Bernie the Press Room, PRs and verbal monuments

Rubens Barrichello, Belgian GP 2001

Rubens Barrichello, Belgian GP 2001 

 © The Cahier Archive

I met a press room the other day called Bernie Ecclestone and I wondered if perhaps I could make a fortune writing books for kids about Bernie's adventures. They have done it with a Tank Engine called Thomas and other inanimate objects. But it did not take me long to realize that the adventure of a press room (particularly one in Belgium) are pretty limited as the average building does not get up and go off to do something interesting. They don't even jump about (except in earthquake zones) and so the scope for action-packed stories is minimal. Bernie the Press Room, a post-Ikea do-it-yourself church building, just sits there. People come and go. It has none of the potential for a good story that a talking bear or a pajama-clad banana might have.

But at least Bernie the Press Room is there to keep us out of the rain and to provide us with decent loos, telephones and a place to have a sandwich and a cup of coffee. You need somewhere like that when the average racing driver is as accessible as Howard Hughes and rather less interesting if you do manage to dodge the wire fences, minefields and PR people who have all the skill and grace of those hunky great "blockers" who play American football.

I was very amused the other day when I discovered that a well-known motor racing public relations person was once a demolition expert.

"Extremely tasty with explosives," my source revealed with a gleeful look.

There was a lovely irony in there somewhere. A few years ago I used to have a monthly column in a Japanese magazine which delved into the history of the PR people in Formula 1. The Japanese loved it because very few of the PRs were dull; the PRs liked it because it made them famous and I liked it because it was fun to write. The secret was that there is no established route to becoming a Formula 1 spokesperson. A talent with explosives was just as good as a degree in archeology or a job as one of those radio reporters who flies over a city and talks about the traffic jams. The other great thing is that F1 PRs did not generally last very long so the series could have gone on forever. It lasted for about three years and when I scan down the list now about half of them have disappeared.

But what great stories there were: there were a couple of political activists, a rock and roll groupie, a stewardess, an international yachtsman, an English national handball player, an architect from the Politecnico di Milano, a cartoonist with the Kuwait Times and the nephew of a Nobel Prize winner. I am told that one of them was once a test pilot at a broom factory but I never believed that.

They are a bunch of characters.
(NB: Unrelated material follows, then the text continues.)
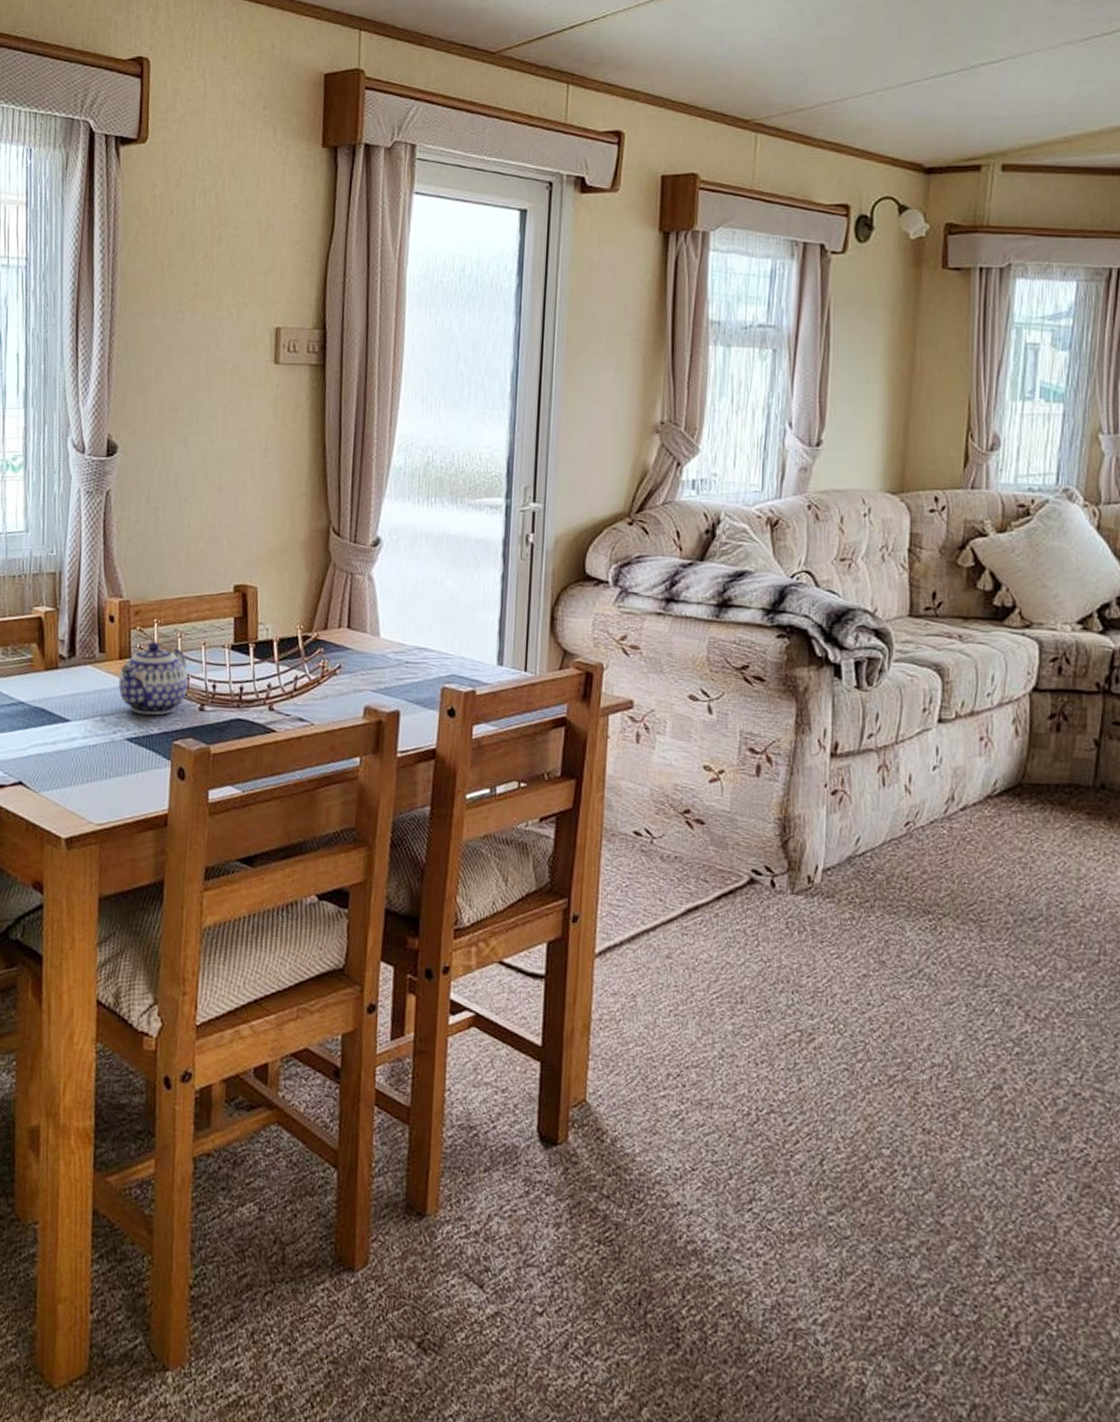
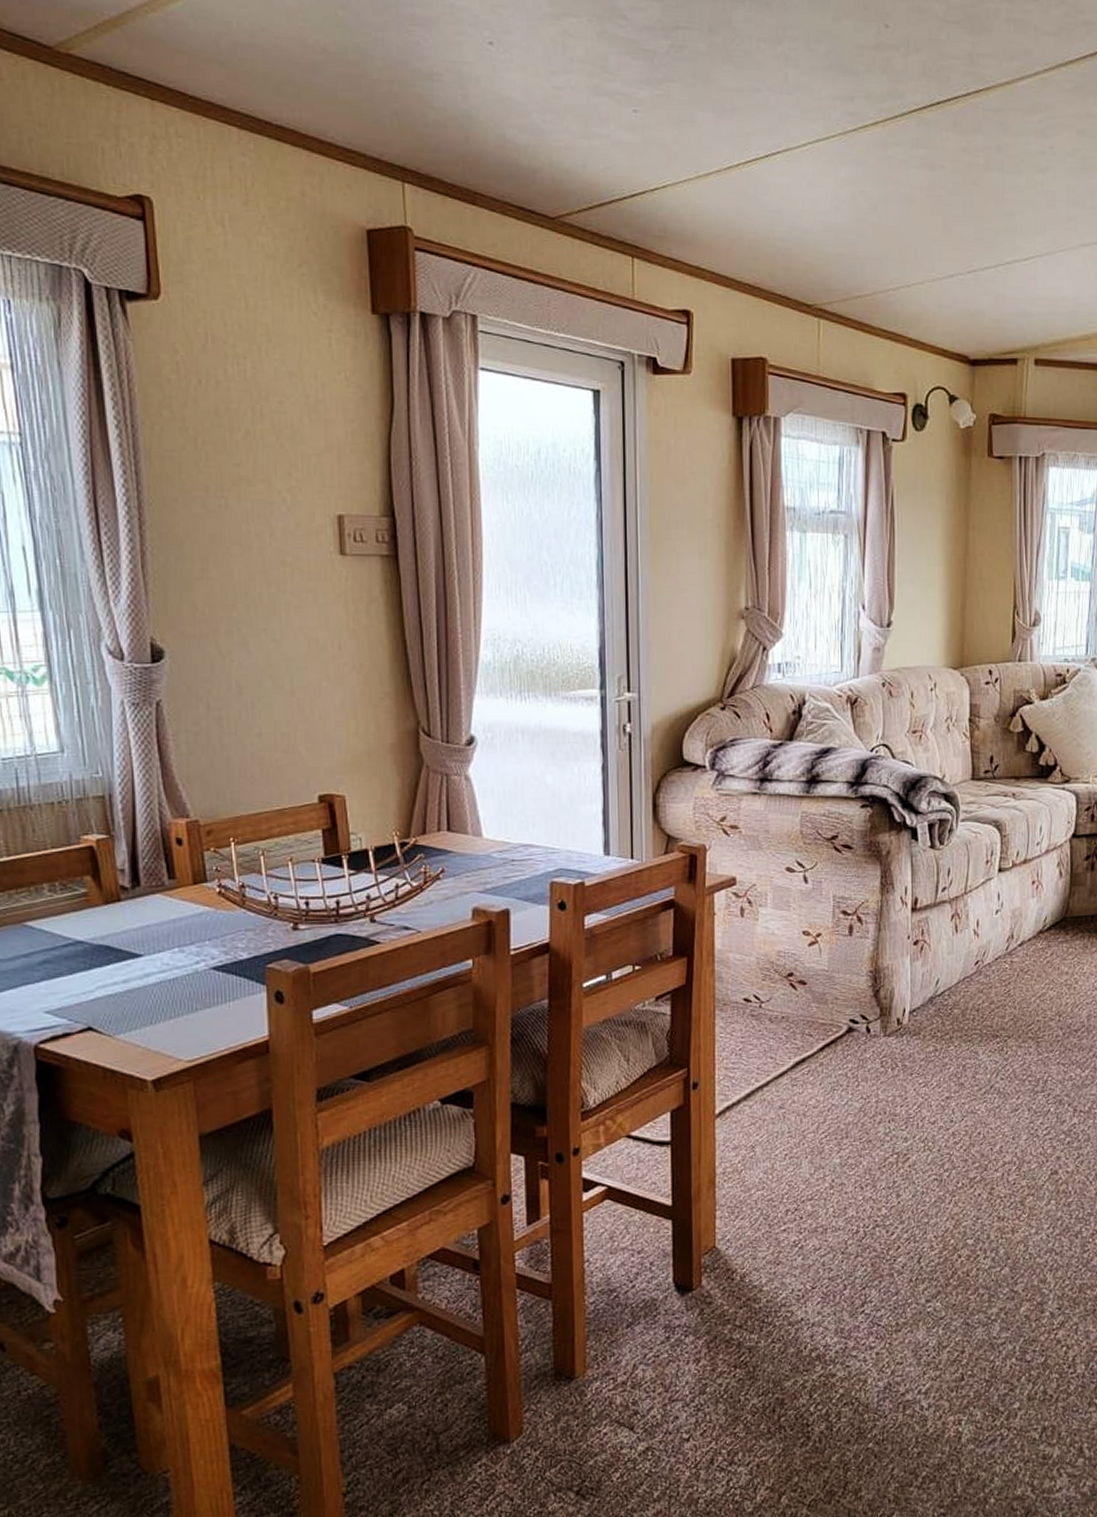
teapot: present [119,642,188,715] -> none [196,863,277,941]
The trouble they have is that these days corporations insist on everything being sanitized to such an extent that no F1 press release ever has much character. Columns by drivers are emasculated. And so journalists end up writing about Bernie the Press Room rather than about the drivers. Having people like Jacques Villeneuve and Eddie Irvine who say what they think is a good idea in principle but they do not always talk sense. Still none of us is perfect and it is the imperfections that make us lovable.

As the years go by I become more and more convinced that corporations should not be involved in motor racing. They make dumb mistakes, give their money to charlatans who have been exposed many times over. And being big and having cash gives the corporate people an arrogance that they know how to do Formula 1 and all the people involved are just small fry with straw in their hair and oil under their fingernails.
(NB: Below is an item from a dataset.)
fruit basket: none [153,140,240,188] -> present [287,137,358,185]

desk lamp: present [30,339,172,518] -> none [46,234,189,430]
But after a few years they learn that they are wrong and that people like Bernie Ecclestone, Frank Williams and Ron Dennis are at the top of the sport because they know what they are doing. They have learned from their mistakes and built their empires. The others are always chuntering on about learning from their mistakes but most of them do not seem to understand that you can also learn from the mistakes of others and do not have to make the mistakes which were made by those who went before you.

To give credit where credit is due even the FIA has taken this on board, particularly in its safety campaigns. Nowadays when there is a shunt all the forces are measured and compared to other crashes and everything is analyzed to see what can be done to make the sport safer for everyone. In this respect the federation is wiser than some race teams which fail to understand that timing is everything. Dumping a driver or booting a team manager into touch is all well good but to do it in the midseason is dumb. Double dumb. Somewhere in a Good Book there is a phrase which explains it all: "A wise man builds his house upon a rock. A foolish man builds his house upon the sand".
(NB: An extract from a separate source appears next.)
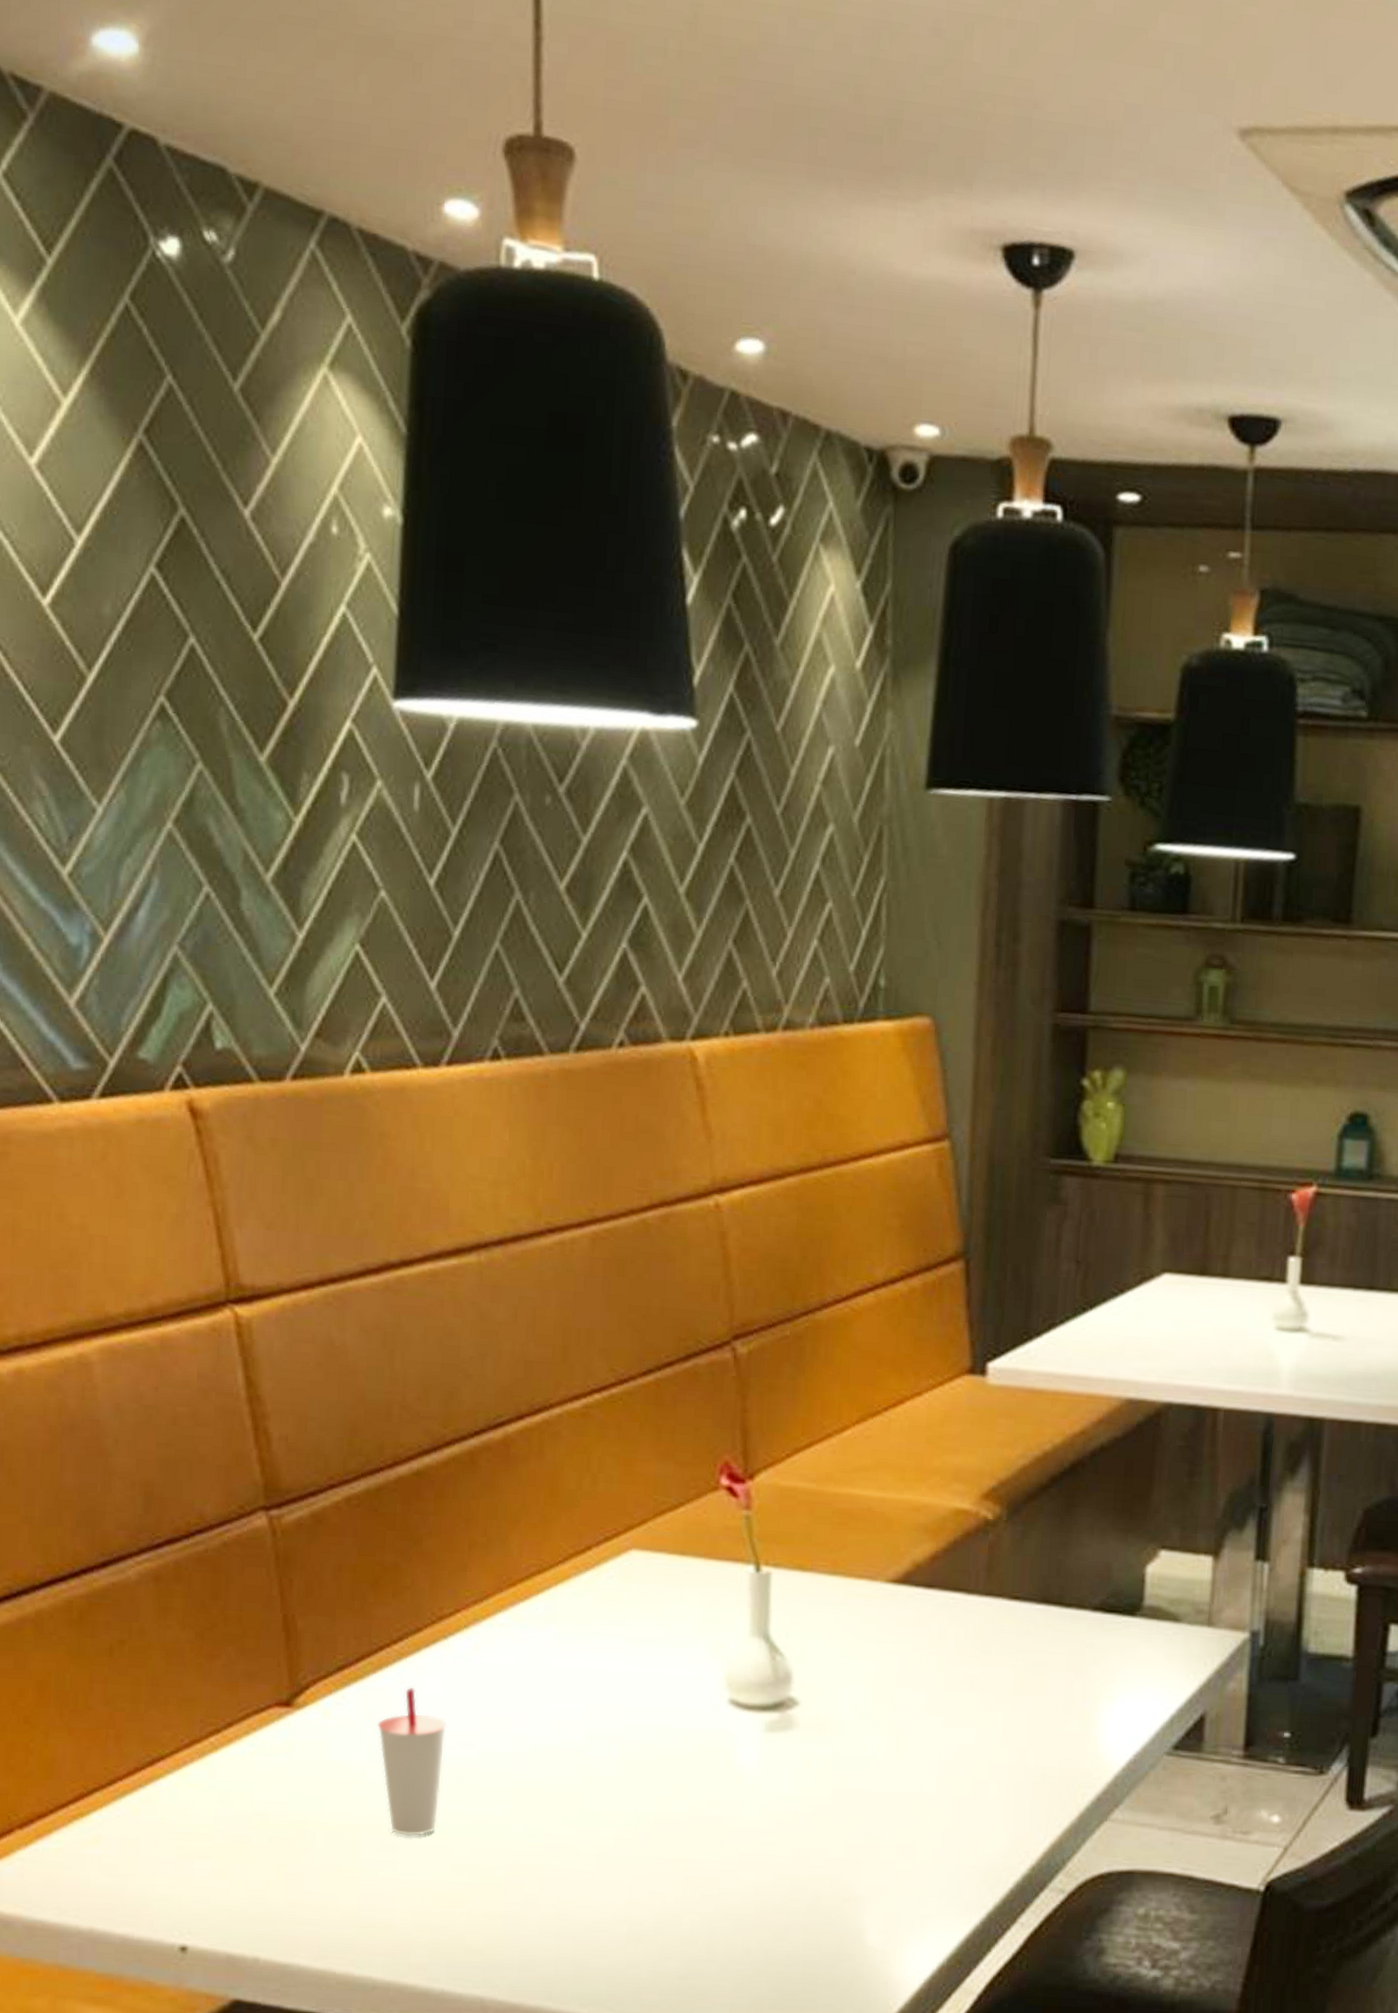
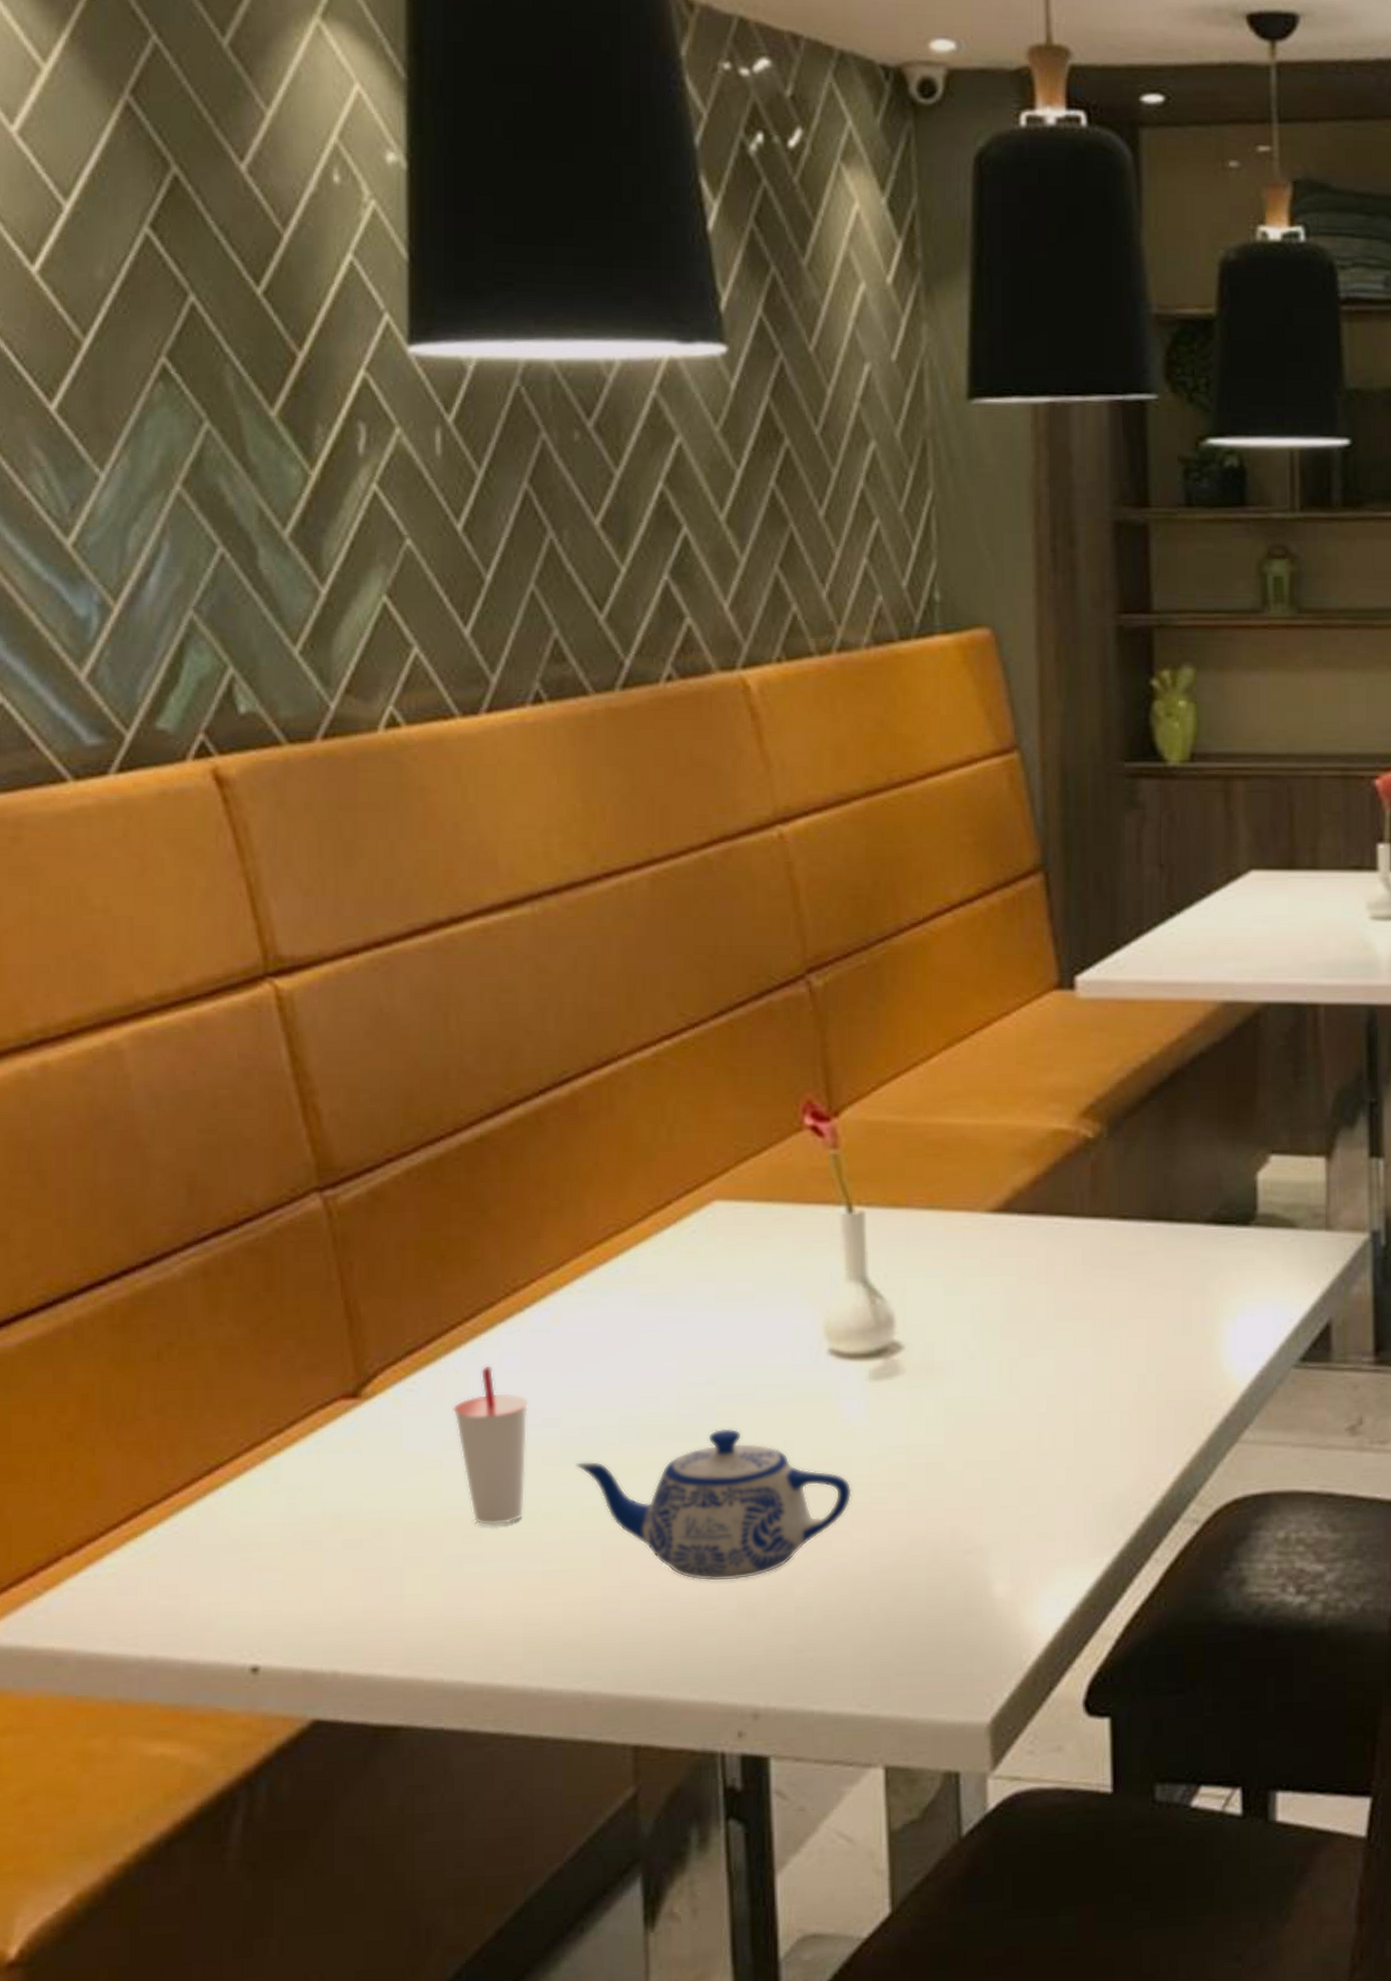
teapot: none [487,1764,742,1908] -> present [576,1428,852,1582]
As anyone involved in F1 will tell you the sands are always shifting dangerously.

Shortly before his departure from F1 a few of us were chatting to Bobby Rahal about life. He was complaining that he was a little more portly than he desired to be because he never seemed to have the time to get down to the gym. The team gym had been taken over for some other vital function because space is always a premium in such places.

The conclusion I reached was that the best thing to do was to put a piranha tank in his office and have a swim every morning.

"Hey," he said with a smile. "Piranhas might be voracious but at least they have ethics..."

If Press Rooms can be called Bernie, I guess there is no reason that F1 should not have verbal monuments.